## WHAT TO DO
[A] Answer these questions about the forum post on the Java launch error:
(i) Which JRE version was reinstalled after the others were uninstalled?
(ii) Which file was tried again and still failed?
(iii) What did the one-line text file from the java URL say?
[B] Extract from the forum post on the Java launch error the part that opens with the words containing "Not sure that" and closes with "it installed ...".
[C] Write what comes next in the forum post on the Java launch error, picking up right after its last sentence.

I would appreciate any help you can give me. Thanks in advance!


----------



## windracer (Jan 3, 2003)

Ok, made a little headway tonight (not really).

I uninstalled all the JREs from my Vista PC and then re-installed a clean JRE 1.5 downloaded from Sun. So "java -version" returned:



> java version "1.5.0_15"
> Java(TM) 2 Runtime Environment, Standard Edition (build 1.5.0_15-b04)
> Java HotSpot(TM) Client VM (build 1.5.0_15-b04, mixed mode, sharing)


Then I tried launch.cmd again, and it still failed. This time with the following error:



> An error occurred while launching/running the application.
> 
> Title: TiVo Photos 2.0
> Vendor: TiVo, Inc.
> ...


So I tried that java URL listed at the end. It downloaded a one-line text file that said:



> 20 Unsupported operating system


Not sure that helps, but maybe someone else can pick this up and run with it. I don't know why it would try to be downloading the JRE since I already have it installed ...

Data records:
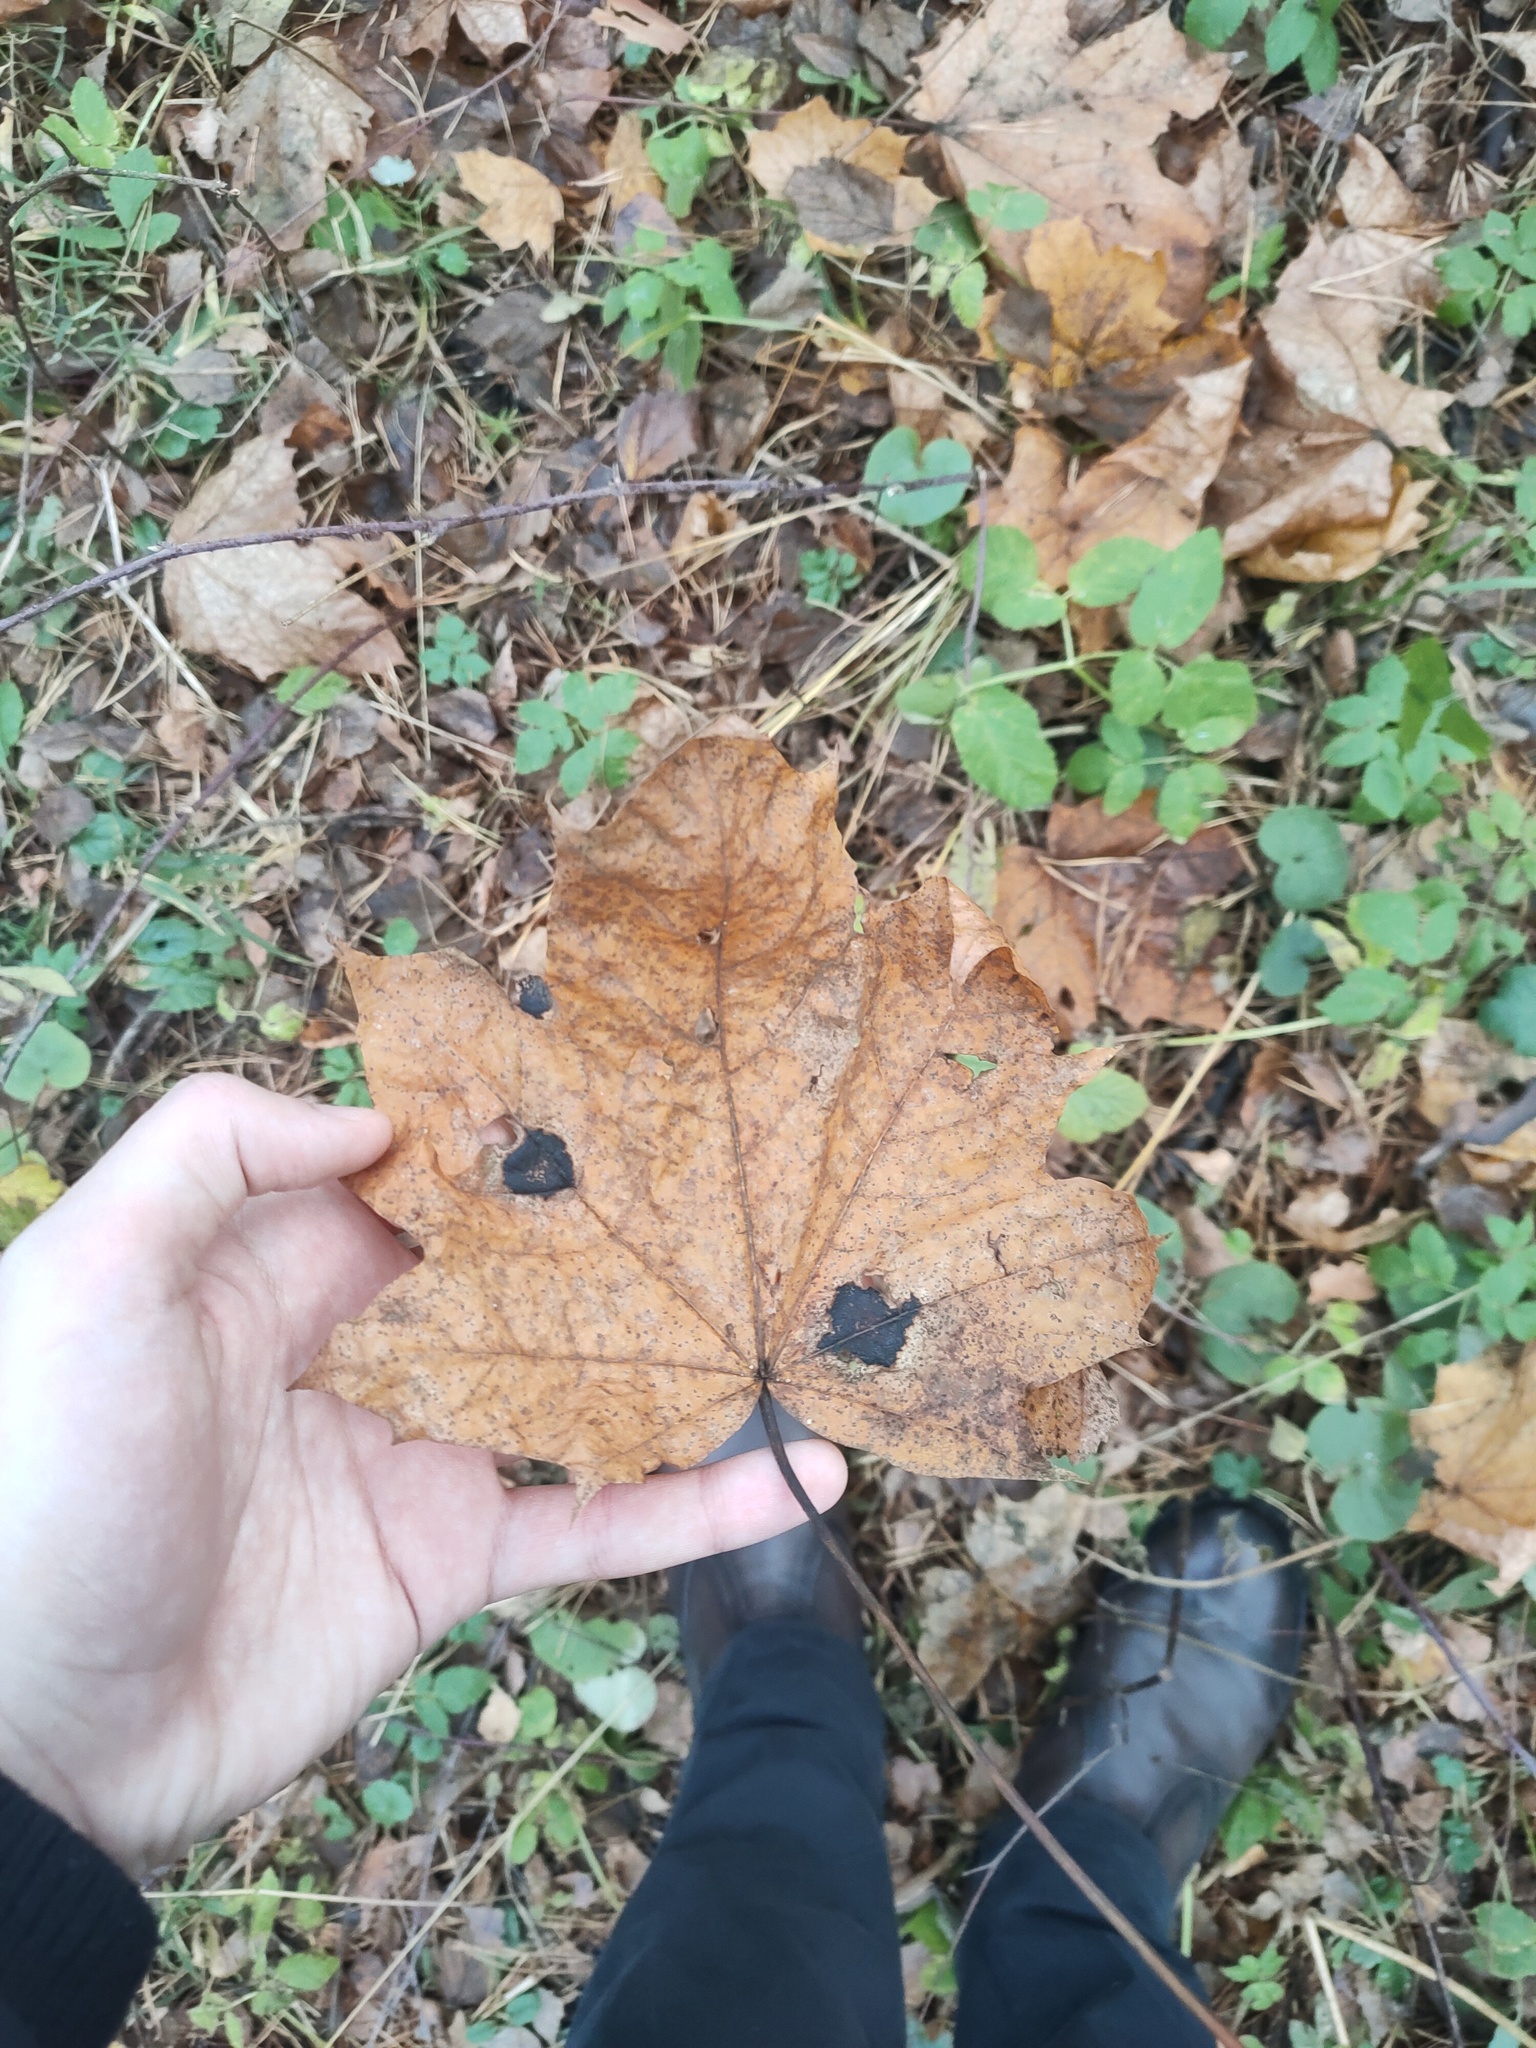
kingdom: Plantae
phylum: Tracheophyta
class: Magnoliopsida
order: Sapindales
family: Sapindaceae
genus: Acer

## ANSWERS TO THE PROBLEMS
[A]
(i) JRE 1.5 (java version "1.5.0_15")
(ii) launch.cmd
(iii) 20 Unsupported operating system

[B]
Not sure that helps, but maybe someone else can pick this up and run with it. I don't know why it would try to be downloading the JRE since I already have it installed ...

[C]
----------



## yunlin12 (Mar 15, 2003)

I had the same problem in April, I really suspect updating to Java 6 and TivoDesktop 2.6.1 don't work well together. I uninstalled java 6, and went back to java 5. I used the installation file named "jre-1_5_0_15-windows-i586-p.exe" I downloaded from Sun's website. Now my Photo 2.0 is working again. My system is Vista Home Premium.

Found it, it's the "Java Runtime Environment (JRE) 5.0 Update 15" link at this page at Sun:

http://java.sun.com/javase/downloads/index_jdk5.jsp

windracer,

Don't know why going to java 1.5 didn't work for you. I didn't have to mess with anything else. I have Tivo Desktop+ 2.6.1 if that helps.


----------



## windracer (Jan 3, 2003)

Thanks for "confirming" it's probably Java 1.6. Good to know we're on the right path. I'll give it another clean shot tonight, uninstalling TD as well.

LoREvanescence and ontherebound ... any luck on your ends?


----------



## LoREvanescence (Jun 19, 2007)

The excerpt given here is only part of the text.